---------- Kutipan Sumber ----------
Mengenal Hadits Shahih

Definisi Hadits Shahih

هُوَ الْمُسْنَدُ، الْمُتَّصِلُ إِسْنَادُهُ، بِنَقْلِ الْعَدْلِ الضَّابِطِ، عَنِ الْعَدْلِ الضَّابِطِ إِلَى مُنْتَهَاهُ، مِنْ غَيْرِ شُذُوْذٍ وَلاَ عِلَّةٍ

Hadits shahih adalah hadits yang musnad, bersambung sanadnya, dengan penukilan seorang yang adil dan dhabith dari orang yang adil dan dhabith sampai akhir sanad, tanpa ada keganjilan dan cacat.”[1]

Untuk memudahkan memahami definisi tersebut, dapat dikatakan, bahwa hadits shahih adalah hadits yang mengandung syarat-syarat berikut;

  1. Haditsnya musnad
  2. Sanadnya bersambung
  3. Para rawi (periwayat)nya adil dan dhabith
  4. Tidak ada syadz (keganjilan)
  5. Tidak ada ilah (cacat)

Penjelasan Definisi

Musnad, maksudnya hadits tersebut dinisbahkan kepada nabi Shallallahu ‘Alaihi wa Sallam dengan disertai sanad. Tentang definisi sanad telah disebutkan di depan.

Sanadnya bersambung, bahwa setiap (periwayat) dalam sanad mendengar hadits itu secara langsung dari gurunya

Para rawi-nya adil dan dhabith, yaitu setiap periwayat di dalam sanad itu memiliki sifat adil dan dhabith. Apa yang dimaksud dengan adil dan dhabith?

Adil adalah sifat yang membawa seseorang untuk memegang teguh taqwa dan kehormatan diri, serta menjauhi perbuatan buruk, seperti syirik, kefasikan dan bid’ah[2].
---------- Kutipan Daftar ----------
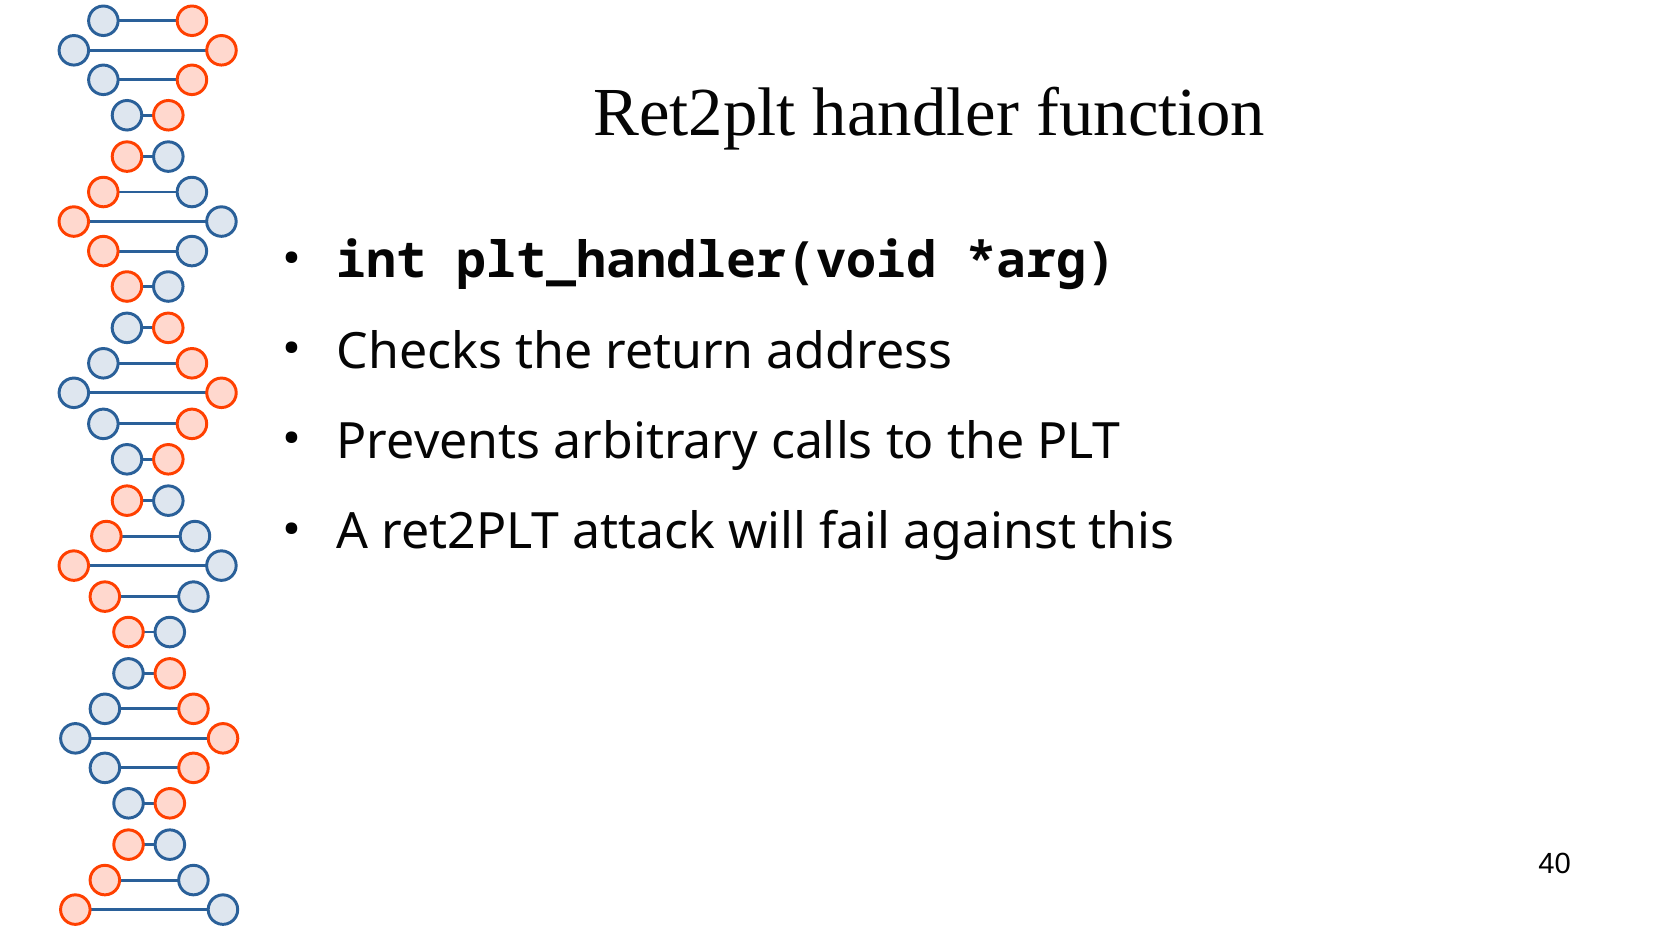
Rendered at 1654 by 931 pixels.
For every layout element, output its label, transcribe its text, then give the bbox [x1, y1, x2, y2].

list int plt_handler(void *arg) Checks the return address Prevents arbitrary calls to the PLT A ret2PLT attack will fail against this [265, 224, 1595, 764]
title Ret2plt handler function [265, 35, 1595, 189]
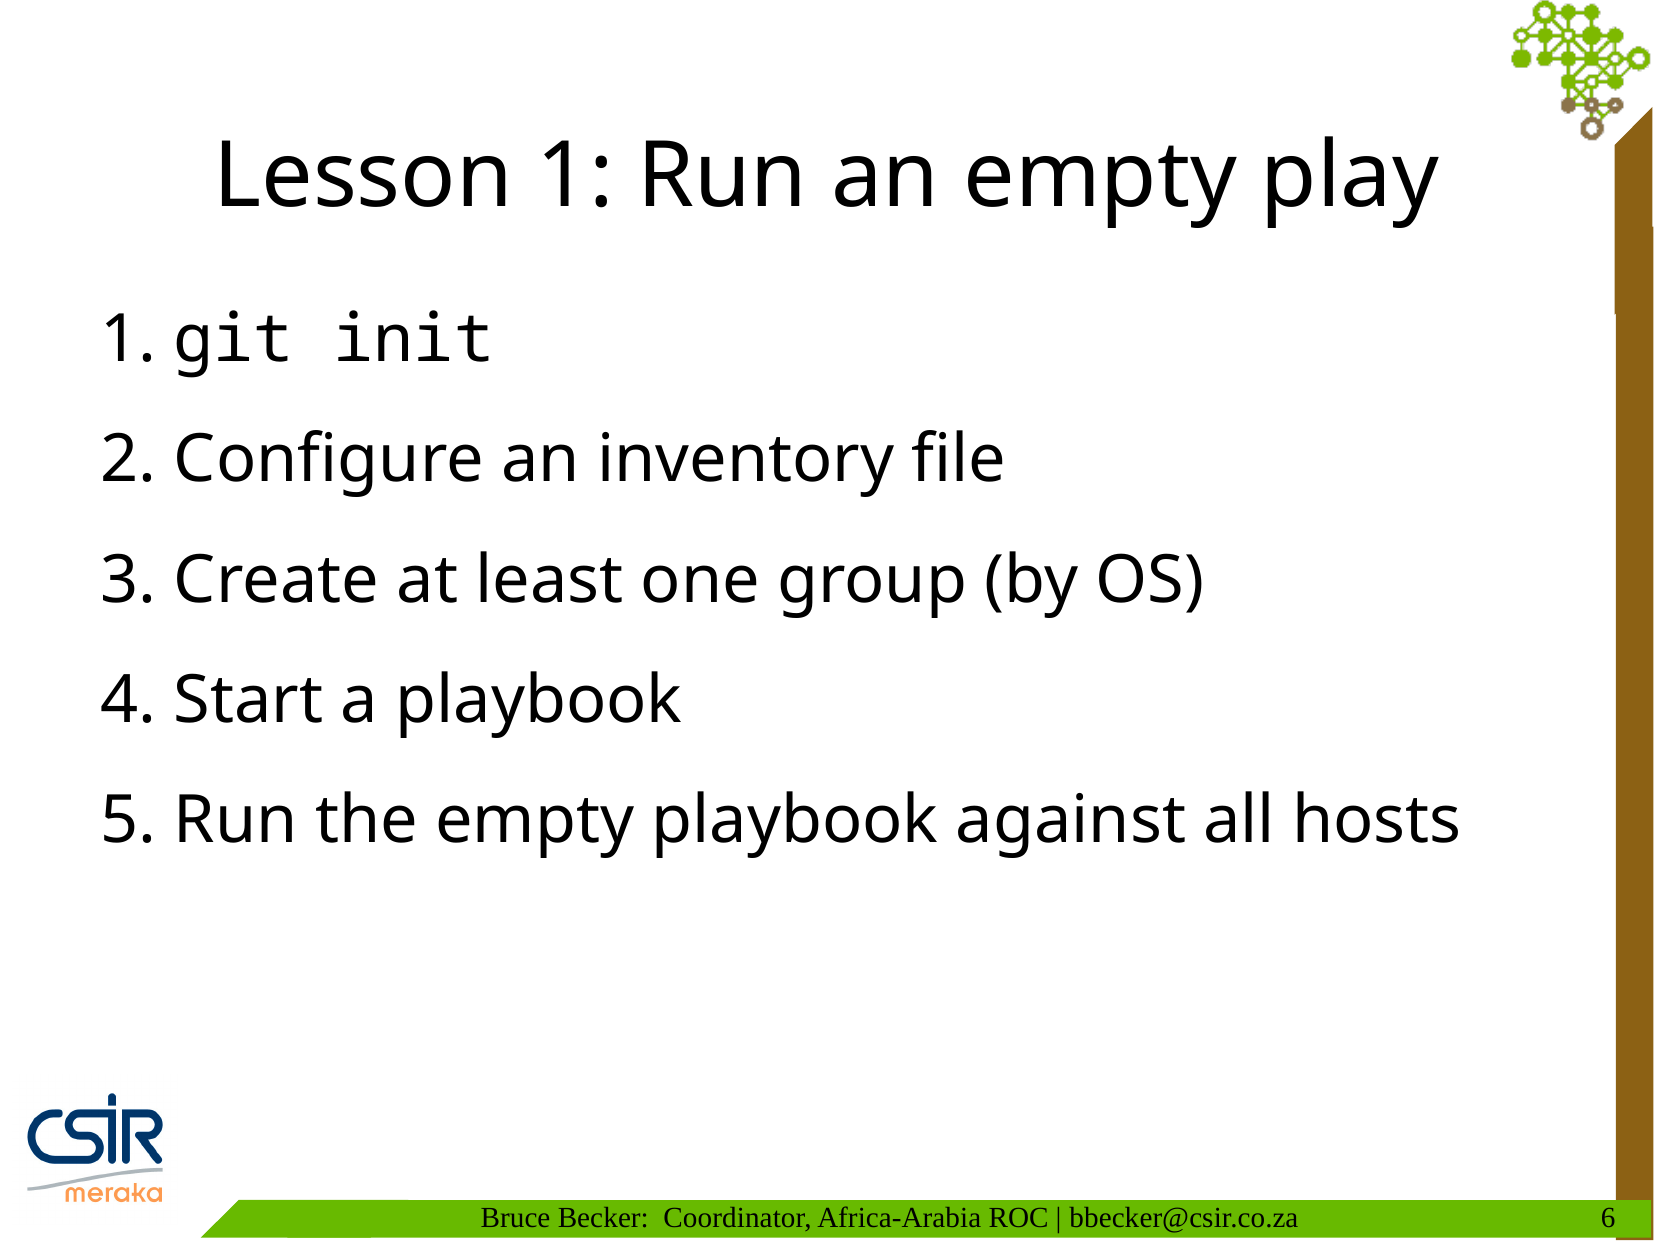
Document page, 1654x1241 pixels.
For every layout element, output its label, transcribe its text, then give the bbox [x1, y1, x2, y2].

list git init Configure an inventory file Create at least one group (by OS) Start a playbook Run the empty playbook against all hosts [82, 290, 1571, 1010]
title Lesson 1: Run an empty play [82, 67, 1571, 275]
picture [1503, 0, 1654, 144]
picture [12, 1074, 178, 1225]
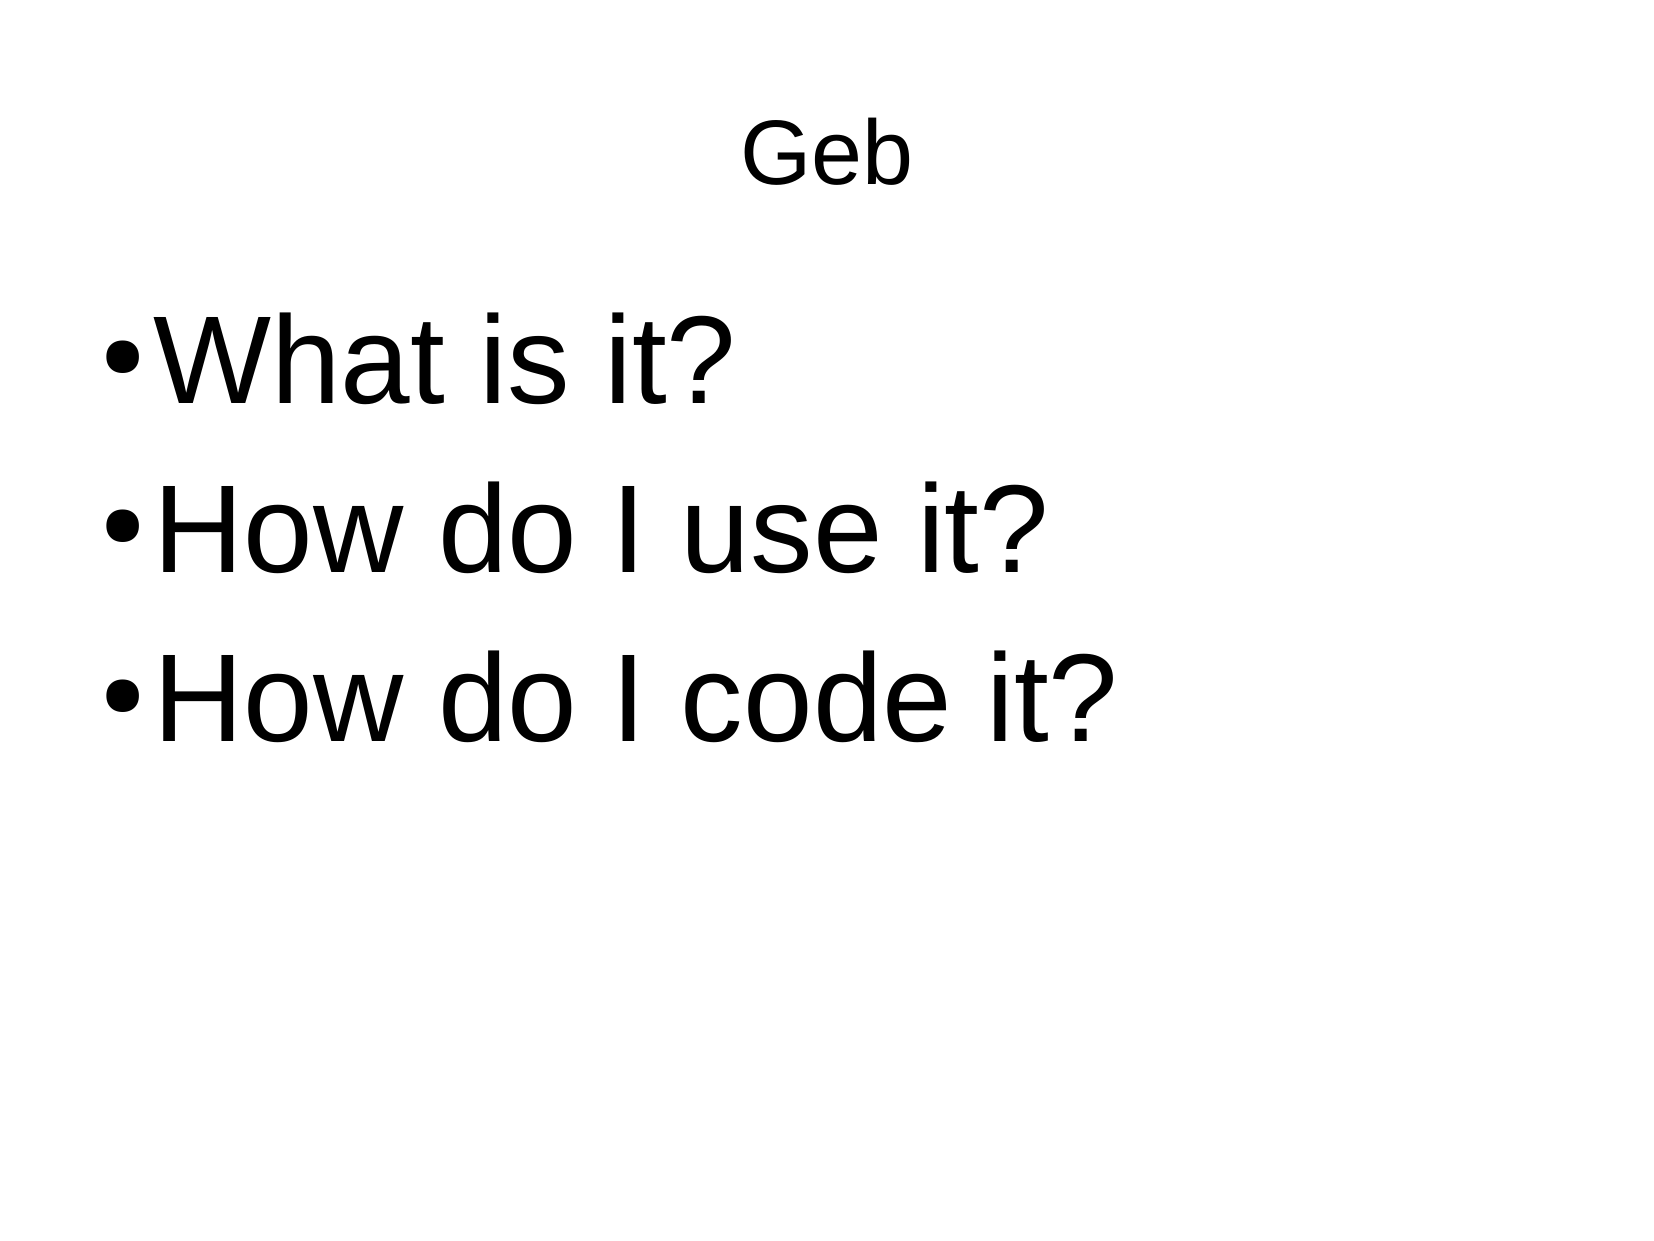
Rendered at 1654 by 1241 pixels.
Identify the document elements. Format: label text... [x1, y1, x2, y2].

title Geb [82, 49, 1571, 257]
list What is it? How do I use it? How do I code it? [82, 290, 1571, 1109]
----------
» **Latihan Tertulis A**:
Jawablah pertanyaan berikut berdasarkan kutipan sumber tentang hadits shahih:
(i) Ada berapa syarat hadits shahih yang dicantumkan?
(ii) Apa maksud "Sanadnya bersambung"?
(iii) Perbuatan buruk apa saja yang dijauhi oleh orang yang memiliki sifat adil?
» **Latihan Tertulis B**:
Bagaimana kalimat "Musnad, maksudnya hadits tersebut dinisbahkan kepada nabi Shallallahu ‘Alaihi wa Sallam dengan disertai sanad." dari kutipan sumber tentang hadits shahih diterjemahkan ke dalam bahasa Inggris?
Daftar ini tidak ada hubungannya dengan kutipan sumber tentang hadits shahih.

» **Jawaban Latihan A**:
(i) Lima syarat.
(ii) Setiap periwayat dalam sanad mendengar hadits itu secara langsung dari gurunya.
(iii) Syirik, kefasikan dan bid'ah.

» **Jawaban Latihan B**:
Musnad means that the hadith is attributed to the Prophet, peace and blessings be upon him, together with its chain of transmission (sanad).